• To-do item: Which lines in the items below contain the word "City"? Pull out each of those lines.

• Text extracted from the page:
-*-*-

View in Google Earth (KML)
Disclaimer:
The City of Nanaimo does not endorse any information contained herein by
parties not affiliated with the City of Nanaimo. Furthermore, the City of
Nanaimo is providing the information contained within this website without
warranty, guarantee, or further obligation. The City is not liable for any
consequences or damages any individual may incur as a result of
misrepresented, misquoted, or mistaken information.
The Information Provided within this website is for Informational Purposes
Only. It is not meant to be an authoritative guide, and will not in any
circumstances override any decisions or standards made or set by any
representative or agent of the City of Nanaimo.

-*-*-

• Exercise output:
The City of Nanaimo does not endorse any information contained herein by
parties not affiliated with the City of Nanaimo. Furthermore, the City of
warranty, guarantee, or further obligation. The City is not liable for any
representative or agent of the City of Nanaimo.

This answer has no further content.